Master of Science (MS)

Department

Biology

Committee Member

Kristin E. Judd, PhD

Committee Member

Steven N. Francoeur, PhD

Committee Member

Katherine R. Greenwald, PhD

Abstract

Deicing salt runoff has negative effects on ecosystems. Wetland ecosystems can act as important filters for runoff pollution (e.g., nutrients), mitigating damage to plants and microbes. Wetlands are important sinks for nutrients and pollutants (e.g., road salt) and transformation spots for many nutrients including carbon. The interactions between deicing salt runoff and wetland soil carbon were explored by measuring chloride export and retention, dissolved organic carbon (DOC) export, and carbon quality using mesocosm experiments.

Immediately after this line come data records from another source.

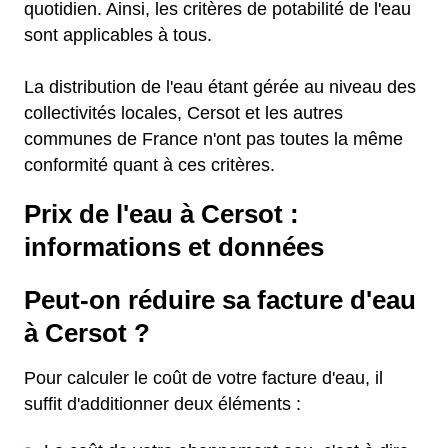
quotidien. Ainsi, les critères de potabilité de l'eau
sont applicables à tous.
La distribution de l'eau étant gérée au niveau des
collectivités locales, Cersot et les autres
communes de France n'ont pas toutes la même
conformité quant à ces critères.
Prix de l'eau à Cersot :
informations et données
Peut-on réduire sa facture d'eau
à Cersot ?
Pour calculer le coût de votre facture d'eau, il
suffit d'additionner deux éléments :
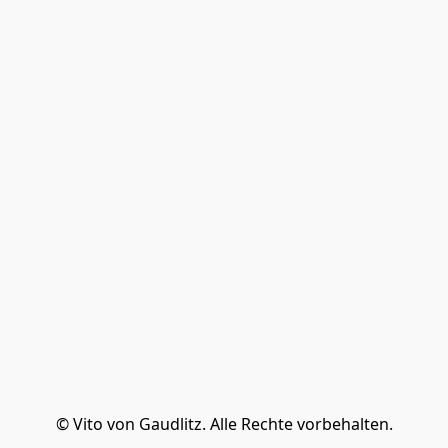
© Vito von Gaudlitz. Alle Rechte vorbehalten.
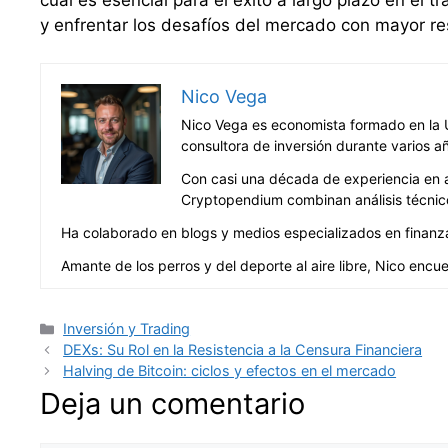
y enfrentar los desafíos del mercado con mayor resi
Nico Vega
Nico Vega es economista formado en la U
consultora de inversión durante varios a
Con casi una década de experiencia en an
Cryptopendium combinan análisis técnico
Ha colaborado en blogs y medios especializados en finanzas 
Amante de los perros y del deporte al aire libre, Nico encue
Categorías
Inversión y Trading
DEXs: Su Rol en la Resistencia a la Censura Financiera
Halving de Bitcoin: ciclos y efectos en el mercado
Deja un comentario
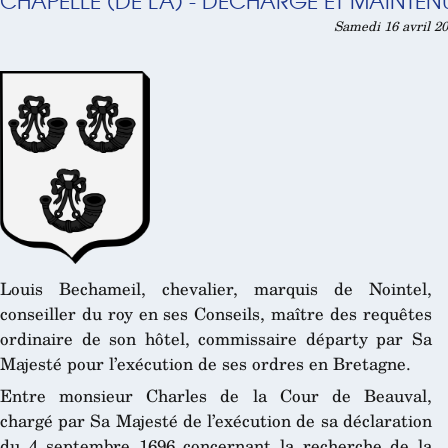
CHAPELLE (DE LA) - DÉCHARGE ET MAINTENU
Samedi 16 avril 20
Louis Bechameil, chevalier, marquis de Nointel,
conseiller du roy en ses Conseils, maître des requêtes
ordinaire de son hôtel, commissaire départy par Sa
Majesté pour l’exécution de ses ordres en Bretagne.
Entre monsieur Charles de la Cour de Beauval,
chargé par Sa Majesté de l’exécution de sa déclaration
du 4 septembre 1696 concernant la recherche de la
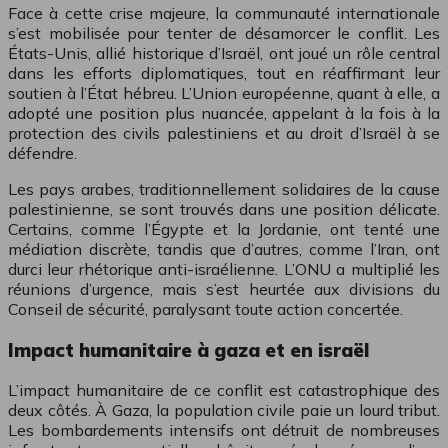
Face à cette crise majeure, la communauté internationale
s’est mobilisée pour tenter de désamorcer le conflit. Les
États-Unis, allié historique d’Israël, ont joué un rôle central
dans les efforts diplomatiques, tout en réaffirmant leur
soutien à l’État hébreu. L’Union européenne, quant à elle, a
adopté une position plus nuancée, appelant à la fois à la
protection des civils palestiniens et au droit d’Israël à se
défendre.
Les pays arabes, traditionnellement solidaires de la cause
palestinienne, se sont trouvés dans une position délicate.
Certains, comme l’Égypte et la Jordanie, ont tenté une
médiation discrète, tandis que d’autres, comme l’Iran, ont
durci leur rhétorique anti-israélienne. L’ONU a multiplié les
réunions d’urgence, mais s’est heurtée aux divisions du
Conseil de sécurité, paralysant toute action concertée.
Impact humanitaire à gaza et en israël
L’impact humanitaire de ce conflit est catastrophique des
deux côtés. À Gaza, la population civile paie un lourd tribut.
Les bombardements intensifs ont détruit de nombreuses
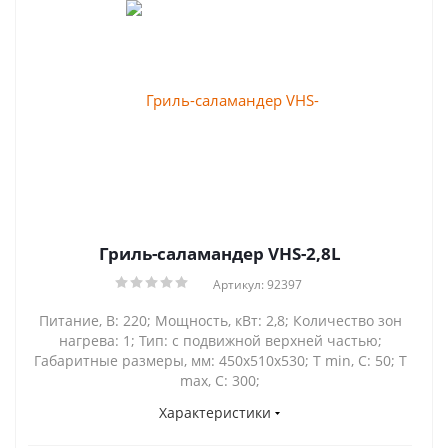
Гриль-саламандер VHS-2,8L
Артикул: 92397
Питание, В: 220; Мощность, кВт: 2,8; Количество зон
нагрева: 1; Тип: с подвижной верхней частью;
Габаритные размеры, мм: 450x510x530; Т min, С: 50; Т
max, С: 300;
Характеристики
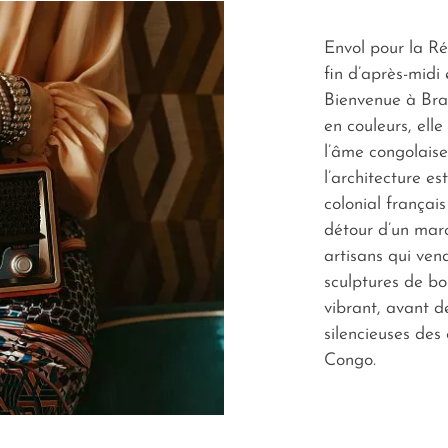
Envol pour la R
fin d’après-midi 
Bienvenue à Bra
en couleurs, ell
l’âme congolais
l’architecture e
colonial français
détour d’un marc
artisans qui ve
sculptures de bo
vibrant, avant de
silencieuses des
Congo.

Net retention of Cl- was highest in soils receiving high salt treatments (5.0 g/L NaCl), although percent retention of Cl- was greater in soils receiving moderate salt treatments (2.5 g/L NaCl), indicating a retention cap for Cl-. The export of DOC was significantly lower upon addition of salt for two of three wetland sites. The quality of carbon exported was not affected by salt addition. The storage of salt found could further alter the biogeochemistry of wetland ecosystems.